**Document passage:**
.....

Let me know if you'd be interested in chatting and I can send you some available times.

Questions

  1. How would you describe your job? What motivates you to do it?
  2. I worry sometimes that the people that I'm mentoring might feel intimidated by my ability (which I got through many years of practice). I definitely feel intimidated by gyms and the very fit people at them. What do you do to make clients more comfortable?
  3. Sometimes I notice a more intermediate learner doing something maybe equivalent to having "bad form" and I worry that pointing it out will feel like nit-picking or that it will derail the lesson and will be demotivating. Have you encountered a situation like that with your clients? How do you approach it?
  4. What do you find clients need most—motivation or instruction? How do you balance these?
  5. I imagine often when a client comes to you, you see a lot of potential areas for improvement. How do you decide what to focus on first? [Maybe add another question: how do you avoid feeling overwhelmed?]
  6. What is your approach when a client's stated goal (e.g. run an 8 minute mile) is something they could do unsustainably once without much learning, but that in order to in a healthy/sustainable way they would need to invest a lot of time in learning good form?

.....

**Given entries:**
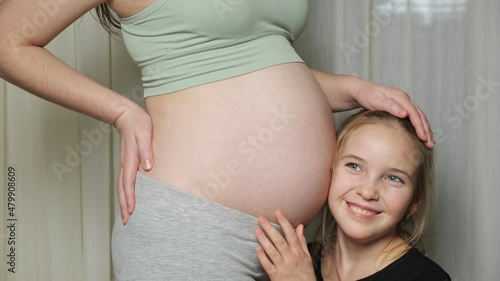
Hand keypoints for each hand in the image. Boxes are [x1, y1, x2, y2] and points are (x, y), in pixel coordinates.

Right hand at [114, 105, 153, 223]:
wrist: (127, 115)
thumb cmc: (139, 124)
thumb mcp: (145, 134)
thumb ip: (146, 150)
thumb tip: (149, 168)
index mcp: (130, 160)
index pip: (129, 183)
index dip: (130, 198)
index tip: (131, 211)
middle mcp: (125, 164)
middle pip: (122, 189)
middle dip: (123, 206)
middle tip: (126, 222)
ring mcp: (124, 164)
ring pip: (122, 187)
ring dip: (123, 201)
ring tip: (125, 215)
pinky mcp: (127, 162)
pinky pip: (124, 181)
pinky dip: (124, 192)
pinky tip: (128, 198)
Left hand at [255, 211, 315, 280]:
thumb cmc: (305, 274)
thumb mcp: (307, 257)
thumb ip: (301, 241)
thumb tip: (300, 226)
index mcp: (298, 252)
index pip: (291, 234)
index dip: (284, 222)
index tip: (277, 212)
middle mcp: (291, 258)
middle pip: (279, 241)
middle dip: (269, 228)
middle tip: (261, 218)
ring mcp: (283, 267)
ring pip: (272, 251)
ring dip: (264, 240)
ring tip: (256, 230)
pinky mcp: (276, 276)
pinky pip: (268, 266)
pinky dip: (262, 258)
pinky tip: (257, 249)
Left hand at [349, 76, 433, 147]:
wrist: (360, 90)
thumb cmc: (366, 95)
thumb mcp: (376, 100)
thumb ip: (391, 106)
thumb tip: (405, 113)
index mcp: (401, 97)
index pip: (414, 113)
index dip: (420, 126)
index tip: (424, 138)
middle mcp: (404, 99)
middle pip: (420, 116)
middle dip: (427, 130)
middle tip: (430, 144)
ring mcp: (403, 103)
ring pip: (419, 117)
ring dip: (425, 129)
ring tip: (429, 142)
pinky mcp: (400, 107)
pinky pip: (414, 117)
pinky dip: (419, 126)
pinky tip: (421, 134)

.....

Rewrite the mentoring questions from "3. Sometimes I" to "you balance these?", using "students" in place of "clients".

**Response below:**
3. Sometimes I notice a more intermediate learner doing something maybe equivalent to having "bad form" and I worry that pointing it out will feel like nit-picking or that it will derail the lesson and will be demotivating. Have you encountered a situation like that with your students? How do you approach it?
  4. What do you find students need most—motivation or instruction? How do you balance these?